There was, in fact, a period of time when I was so traumatized by something that happened at church that I felt totally unsafe in our building. Not physically unsafe but emotionally and spiritually unsafe. It was especially hard to feel spiritually unsafe in a place where I believed the Spirit should always be. When I mentioned to someone that I felt like I might not be able to go to church for awhile, this person responded by saying something like, “Well then you must not have a very strong testimony.”

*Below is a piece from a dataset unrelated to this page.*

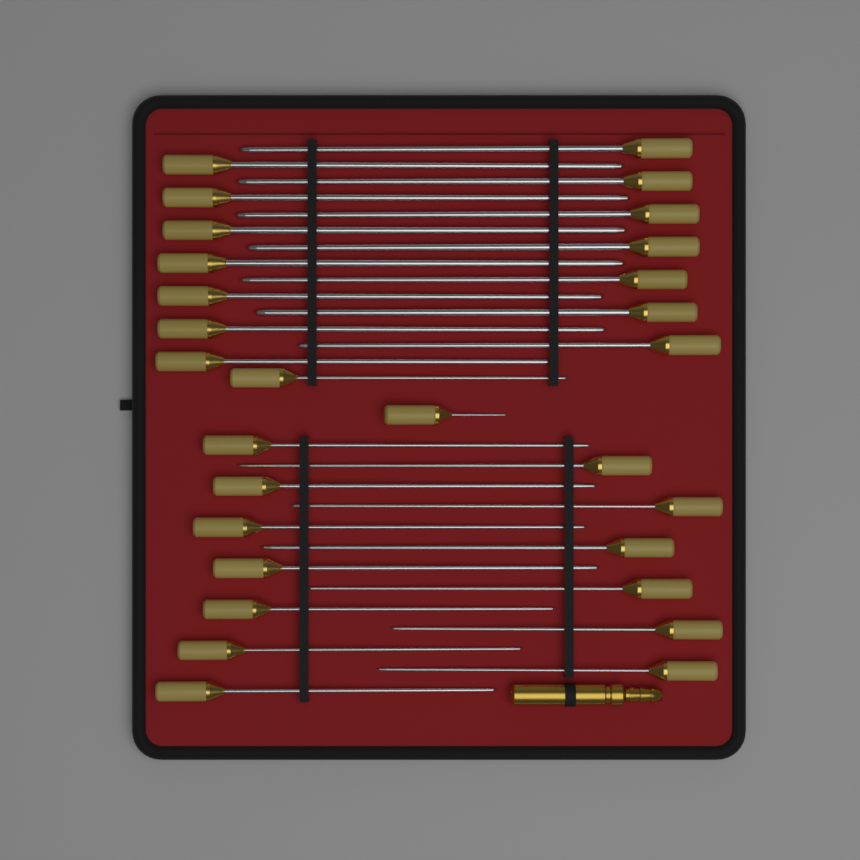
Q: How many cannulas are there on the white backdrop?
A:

You can love the gospel and love Christ and love your church and still be sufficiently traumatized or hurt to feel incapable of attending your church meetings. It happens. Ultimately, I worked hard to release the feelings of trauma, and I prayed for the ability to forgive and for strength and peace. I kept going to church, even though a part of me didn’t want to be there. Slowly I found myself able to feel comfortable in our building again. Granted, I had a new set of boundaries to keep myself safe, but at least I could once again feel peace within those walls.

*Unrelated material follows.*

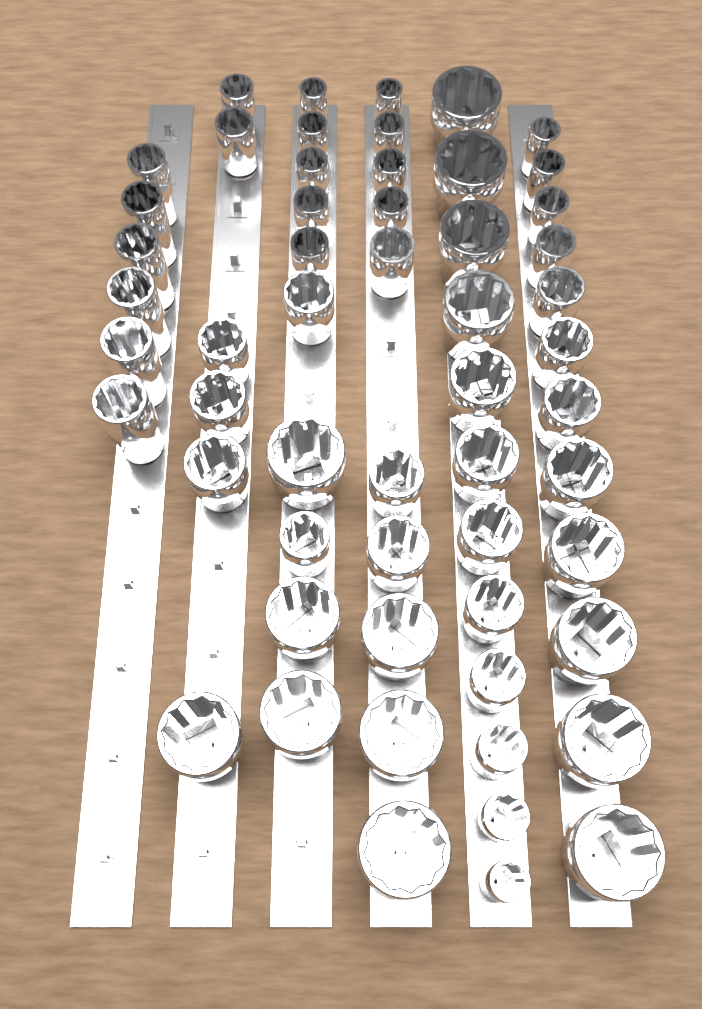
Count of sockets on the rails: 56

Church can be a trigger for PTSD. Church can be a trigger for panic attacks. Church can be terrifying for those with social anxiety. Church can be excruciating for those who are single or experiencing fertility struggles. Church can be torture for members with debilitating shame or perfectionism. Church can feel terribly, horribly isolating for anyone who doesn’t “fit the mold.” Church can feel like a painful facade when your father is pretending to be a “good church member” and meanwhile molesting or beating you at home. (It happens.) Church can sometimes make those most in need of a weekly spiritual feast feel uncomfortable, unwanted, unworthy, unseen, and underrepresented. Sadly, church isn’t always a place where people feel safe.
If you don’t feel safe going to church, please know that it’s nothing to be ashamed of. What matters is that God loves you whether you’re afraid of church or not. God knows your heart and your desire to be a disciple. God knows all of your history and all of the large and small events and heartaches that brought you to this point. No one else can know all the reasons that going to Church may make you feel sick to your stomach or full of panic. But God knows. God’s love is there for you no matter what your church attendance record says.
Who shall separate us from the love of Christ? shall tribulation, or distress, or persecution, or famine, or nakedness, or peril, or sword? . . . Nay, in all these things we are more than conquerors through him that loved us. For I am persuaded, that neither death, nor life, nor angels, nor principalities, nor powers, nor things present, nor things to come, Nor height, nor depth, nor any other creature, shall be able to separate us from the love of God, which is in Christ Jesus our Lord” (Romans 8:35,37-39).
Maybe you feel unheard or unseen or like you’re the only one. But you’re not. You aren’t alone. Lots of people struggle in similar (and different) ways. We are one big, imperfect, struggling, striving, and sometimes failing family. Heartache and pain and fear and loneliness and illness. They’re all a part of this family. But you are wanted and needed and loved, regardless of your personal struggles. You are wanted and needed and loved, regardless of whether you come every week or once or twice a year. If sometimes church feels scary, know you are not alone. It’s sometimes scary for lots of people.
I know God will stretch forth His hand toward you in any way and every way possible until your heart is healed and safe and whole. Maybe that will happen in a church building. Or maybe not. But somewhere there is someone God is prompting to show you His love, to reach out and lift you. And I hope that someday, when you’re ready to give it another chance, church will feel like a safe place again.